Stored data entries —
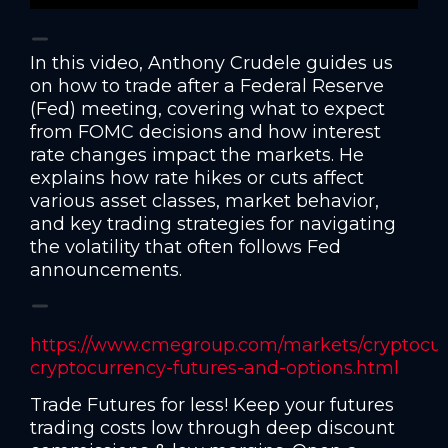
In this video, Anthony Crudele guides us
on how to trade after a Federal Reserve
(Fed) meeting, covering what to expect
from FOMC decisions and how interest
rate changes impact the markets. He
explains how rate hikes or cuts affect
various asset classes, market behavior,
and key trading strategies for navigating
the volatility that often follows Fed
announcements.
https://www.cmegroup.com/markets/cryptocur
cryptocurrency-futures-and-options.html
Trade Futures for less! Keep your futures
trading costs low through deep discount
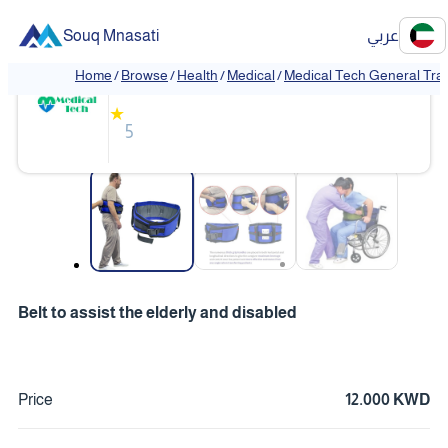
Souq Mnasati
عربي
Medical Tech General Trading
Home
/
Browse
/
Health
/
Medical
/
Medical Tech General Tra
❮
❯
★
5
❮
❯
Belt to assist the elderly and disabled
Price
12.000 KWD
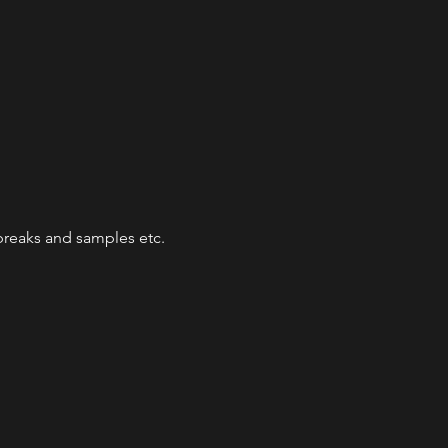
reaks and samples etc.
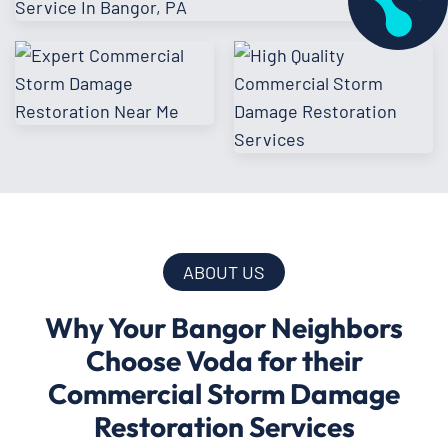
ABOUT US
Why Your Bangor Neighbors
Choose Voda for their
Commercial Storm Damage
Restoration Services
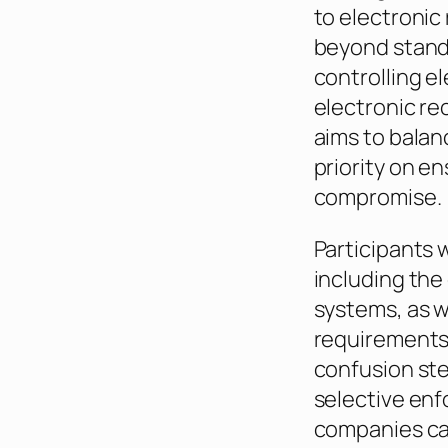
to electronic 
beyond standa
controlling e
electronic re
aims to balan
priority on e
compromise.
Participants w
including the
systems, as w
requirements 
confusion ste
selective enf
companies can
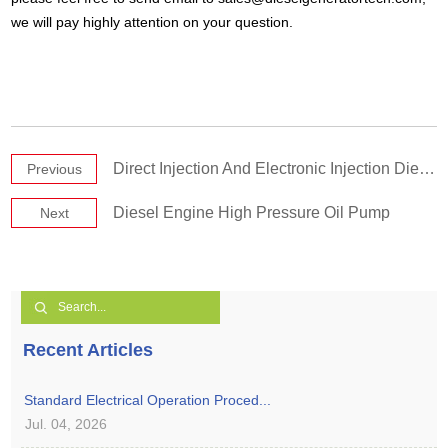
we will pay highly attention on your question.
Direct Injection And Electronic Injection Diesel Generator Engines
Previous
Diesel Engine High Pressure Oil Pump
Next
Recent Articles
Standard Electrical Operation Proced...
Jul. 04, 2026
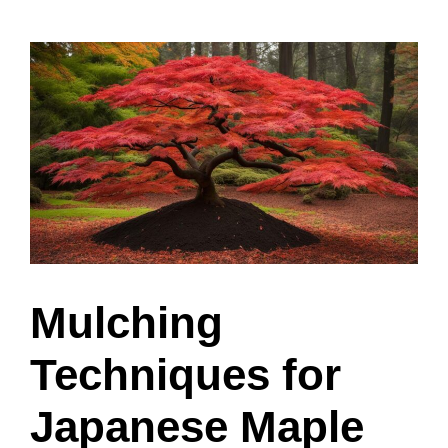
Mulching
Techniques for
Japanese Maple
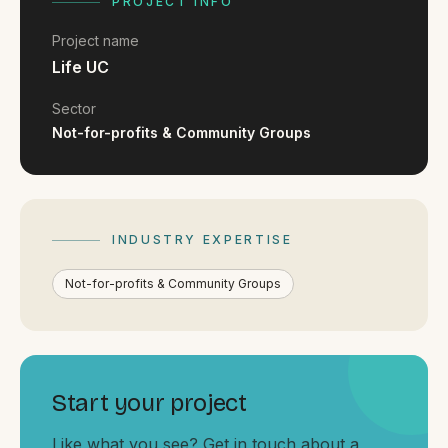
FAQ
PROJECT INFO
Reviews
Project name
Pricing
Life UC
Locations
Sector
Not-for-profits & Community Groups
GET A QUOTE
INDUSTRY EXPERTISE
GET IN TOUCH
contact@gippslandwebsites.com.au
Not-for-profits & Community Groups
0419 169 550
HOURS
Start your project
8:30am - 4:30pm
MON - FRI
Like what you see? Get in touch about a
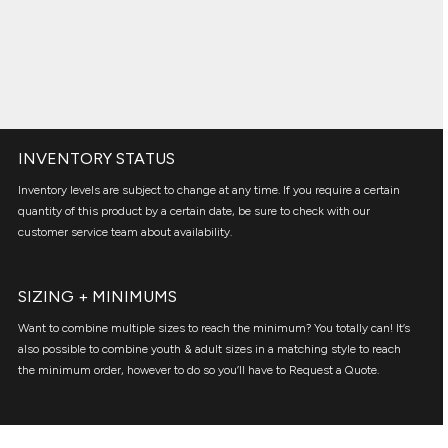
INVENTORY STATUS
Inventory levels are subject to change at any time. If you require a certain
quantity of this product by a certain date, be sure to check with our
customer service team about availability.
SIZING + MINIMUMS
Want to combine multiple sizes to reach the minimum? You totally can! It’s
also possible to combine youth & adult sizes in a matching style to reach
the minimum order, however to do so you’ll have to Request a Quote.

==

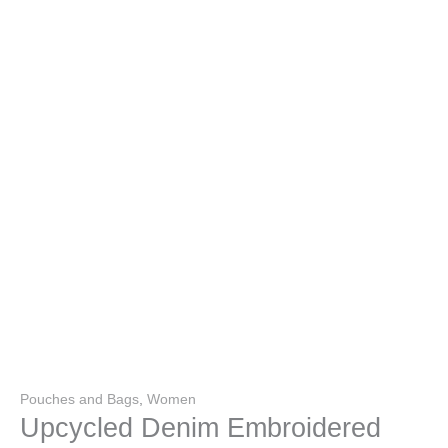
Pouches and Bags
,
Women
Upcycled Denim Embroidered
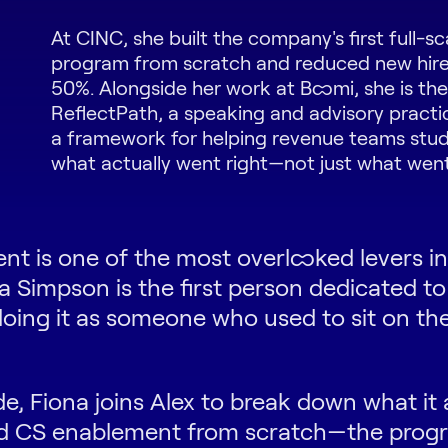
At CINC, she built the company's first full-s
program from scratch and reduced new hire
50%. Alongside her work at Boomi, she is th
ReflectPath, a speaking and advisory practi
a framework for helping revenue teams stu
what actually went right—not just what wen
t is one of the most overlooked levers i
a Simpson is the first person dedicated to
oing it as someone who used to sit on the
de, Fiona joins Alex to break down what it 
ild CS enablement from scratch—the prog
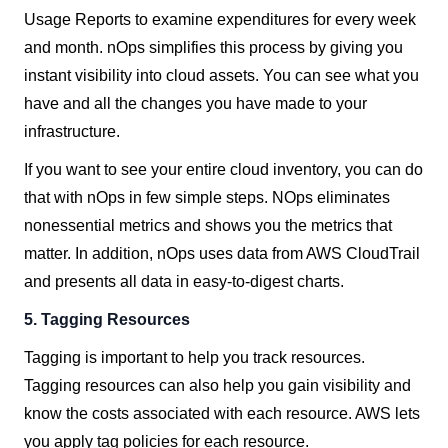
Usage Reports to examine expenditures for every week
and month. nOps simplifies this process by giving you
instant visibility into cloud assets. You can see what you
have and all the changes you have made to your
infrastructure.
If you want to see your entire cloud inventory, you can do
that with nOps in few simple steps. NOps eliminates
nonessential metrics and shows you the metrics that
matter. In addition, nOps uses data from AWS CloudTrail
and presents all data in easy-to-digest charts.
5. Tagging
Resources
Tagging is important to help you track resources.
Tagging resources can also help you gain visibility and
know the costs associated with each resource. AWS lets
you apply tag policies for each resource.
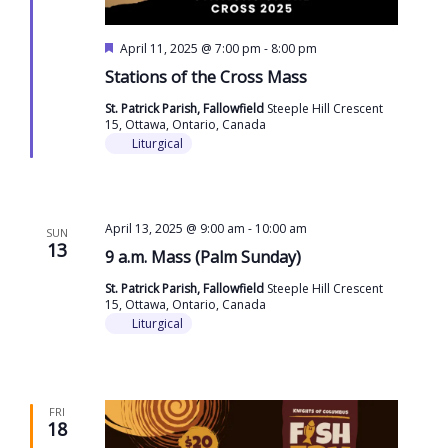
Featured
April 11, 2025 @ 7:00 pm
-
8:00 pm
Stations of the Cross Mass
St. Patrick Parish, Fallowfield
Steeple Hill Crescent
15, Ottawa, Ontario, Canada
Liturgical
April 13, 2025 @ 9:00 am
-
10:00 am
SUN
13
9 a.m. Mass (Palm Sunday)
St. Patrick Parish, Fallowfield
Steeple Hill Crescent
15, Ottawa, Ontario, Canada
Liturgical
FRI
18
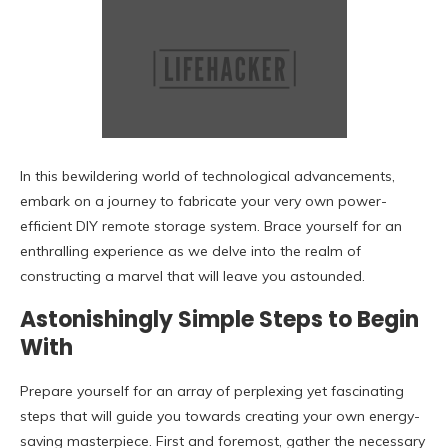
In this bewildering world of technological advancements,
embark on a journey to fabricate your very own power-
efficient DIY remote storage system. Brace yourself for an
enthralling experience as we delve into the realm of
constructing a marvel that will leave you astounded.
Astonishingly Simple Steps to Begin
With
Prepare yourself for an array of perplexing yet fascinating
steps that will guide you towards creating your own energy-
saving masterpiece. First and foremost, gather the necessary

==

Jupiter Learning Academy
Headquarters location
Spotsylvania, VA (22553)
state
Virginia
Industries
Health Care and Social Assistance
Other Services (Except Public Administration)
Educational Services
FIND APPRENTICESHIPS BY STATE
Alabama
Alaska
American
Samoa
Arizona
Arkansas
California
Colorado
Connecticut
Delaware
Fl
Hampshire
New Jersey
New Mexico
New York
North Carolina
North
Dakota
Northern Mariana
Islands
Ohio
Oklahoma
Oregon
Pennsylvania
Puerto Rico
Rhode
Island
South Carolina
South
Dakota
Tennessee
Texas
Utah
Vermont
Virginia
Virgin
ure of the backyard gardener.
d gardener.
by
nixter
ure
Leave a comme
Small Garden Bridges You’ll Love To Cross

What to work on —
From the records above, output only the lines starting at the one containing "we will pay" and ending at the one containing "the minimum order, however", word for word. Pictures stay out.

Reply to the exercise —
we will pay highly attention on your question.
Direct Injection And Electronic Injection Diesel Generator Engines
Previous
Diesel Engine High Pressure Oil Pump
Next
Recent Articles
Standard Electrical Operation Proced...
Jul. 04, 2026
Mulching
Techniques for
Japanese Maple
FAQ
PROJECT INFO
Reviews
Project name
Pricing
Life UC
Locations
Sector
Not-for-profits & Community Groups
GET A QUOTE
INDUSTRY EXPERTISE
GET IN TOUCH
contact@gippslandwebsites.com.au
Not-for-profits & Community Groups
0419 169 550
HOURS
Start your project
8:30am - 4:30pm
MON - FRI
Like what you see? Get in touch about a
INVENTORY STATUS
Inventory levels are subject to change at any time. If you require a certain
quantity of this product by a certain date, be sure to check with our
customer service team about availability.
SIZING + MINIMUMS
Want to combine multiple sizes to reach the minimum? You totally can! It’s
also possible to combine youth & adult sizes in a matching style to reach
the minimum order, however to do so you’ll have to Request a Quote.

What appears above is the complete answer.